El pasado mes estuvo en Botafuegos para ser llevado luego al Puerto de Santa María para el juicio. «A nuestro centro lo trajeron agentes de élite de la Policía Nacional en cuatro o cinco furgones. Parecían Robocops. Escudos, chalecos... Increíble. Por nuestra parte estábamos un compañero mío y uno de prácticas», relata para evidenciar que juegan en clara desventaja y en una liga muy inferior.

Lo mismo ocurrió, según cuenta, cuando ingresó en Botafuegos Francisco Tejón, colíder del todopoderoso clan de narcotraficantes ‘Los Castañas’. Hubo un despliegue policial espectacular frente a los más que modestos medios en la prisión.

Armas hechas con peines y teléfonos móvioles intervenidos a los reclusos

Por Botafuegos también han pasado los narcos más importantes del país, como ‘El Messi del Hachís’, Antonio Tejón o Samuel Crespo, lugarteniente de 'Los Castañas' que fue liberado por unos encapuchados en el hospital de La Línea. Sobre estos presos, reconoce que se trata de internos con mucho poder pero no conflictivos: «Son personas muy poderosas aunque su comportamiento en prisión ha sido excelente».

En Botafuegos también cumple condena James Q., un sicario irlandés que en 2015 mató al miembro de una banda rival en Mijas en un ajuste de cuentas.

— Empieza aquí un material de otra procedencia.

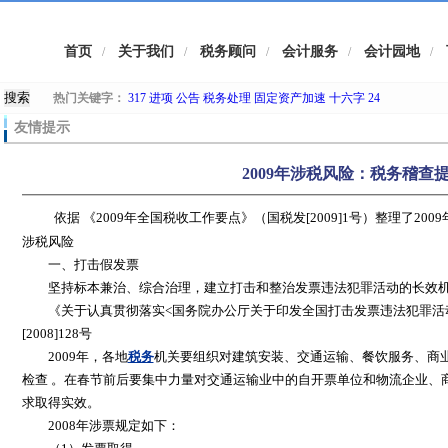
首页
关于我们
税务顾问
会计服务
会计园地
/
/
/
/
/
热门关键字：
317
进项
公告
税务处理
固定资产加速
十六字
24
友情提示
2009年涉税风险：税务稽查
依据 《2009年全国税收工作要点》（国税发[2009]1号）整理了2009
涉税风险
一、打击假发票
坚持标本兼治、综合治理，建立打击和整治发票违法犯罪活动的长效
《关于认真贯彻落实<国务院办公厅关于印发全国打击发票违法犯罪活动
[2008]128号
2009年，各地
税务
机关要组织对建筑安装、交通运输、餐饮服务、商
检查 。在春节前后要集中力量对交通运输业中的自开票单位和物流企业、
求取得实效。
2008年涉票规定如下：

Peligrosos y también armados

Una de las principales reivindicaciones de los funcionarios de prisiones son los medios humanos y materiales que son necesarios dada la peligrosidad de su trabajo. Y es que sorprende ver la cantidad de armas que son requisadas a los internos con prácticamente cualquier objeto cotidiano, peines, cepillos de dientes, huesos de la comida... «Ellos hacen armas con todo, como se ve en las películas aunque en en ninguna el funcionario es el bueno», se queja Gustavo González cargado de razón.

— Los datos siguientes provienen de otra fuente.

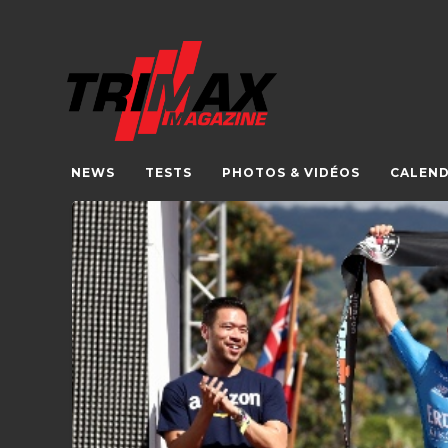
NEWS
TESTS
PHOTOS & VIDÉOS
CALEND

El portavoz de esta asociación cuenta que una Navidad hubo en el menú chuletitas de cordero. «Tuvimos que estar contando los huesos que nos devolvían para que no se quedaran con ninguno y lo pudieran convertir en arma», explica.

Y es que cualquier precaución es poca. En 2003, un funcionario fue apuñalado por un interno en Botafuegos y hace unos años, un recluso mató a un compañero de celda asestándole casi 60 puñaladas con un pincho que había fabricado.

Droga y sobredosis

La droga suele estar detrás de la práctica totalidad de las agresiones y los conflictos entre reclusos. Y es que en las cárceles circula la droga. «Claro que hay droga. De hecho ha habido varias muertes en Botafuegos por sobredosis de metadona. Introducen mucha metadona y es imposible detectarla en el interior de los organismos», comenta.

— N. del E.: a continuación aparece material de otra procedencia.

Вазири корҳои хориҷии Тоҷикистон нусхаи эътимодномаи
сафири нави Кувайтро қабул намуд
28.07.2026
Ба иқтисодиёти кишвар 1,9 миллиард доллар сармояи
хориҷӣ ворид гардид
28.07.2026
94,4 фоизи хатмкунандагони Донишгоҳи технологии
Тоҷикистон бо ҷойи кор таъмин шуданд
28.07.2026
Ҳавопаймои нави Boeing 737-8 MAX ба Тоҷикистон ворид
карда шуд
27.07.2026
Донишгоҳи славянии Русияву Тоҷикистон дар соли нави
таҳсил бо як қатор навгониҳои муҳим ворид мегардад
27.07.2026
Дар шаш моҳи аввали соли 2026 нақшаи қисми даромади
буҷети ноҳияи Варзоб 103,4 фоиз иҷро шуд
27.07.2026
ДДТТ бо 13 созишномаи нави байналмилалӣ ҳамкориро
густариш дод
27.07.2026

Desde el pasado 1 de diciembre han muerto 53 internos en las prisiones españolas fundamentalmente por sobredosis, suicidios y causas naturales.

El consumo y abuso de la droga lleva aparejado otro riesgo para los funcionarios de prisiones. Son las denominadas enfermedades prevalentes, fundamentalmente VIH y hepatitis. «Son patologías muy graves y no tenemos medios adecuados para protegernos contra eso, como guantes, por ejemplo. Nos enfrentamos a contagios continuos. No ha habido casos de contagio de VIH pero sí de hepatitis», afirma el portavoz de esta asociación.

La amenaza del terrorismo también está en las prisiones. En la de Botafuegos hay reclusos de ETA, los Grapo y del yihadismo. «Las prisiones son uno de los caldos de cultivo más importantes del radicalismo islámico. En la zona en la que nos encontramos, mucho más. Hace poco hemos intervenido a un interno un teléfono en el que tenía conversaciones muy duras y muy comprometedoras en este sentido», añade.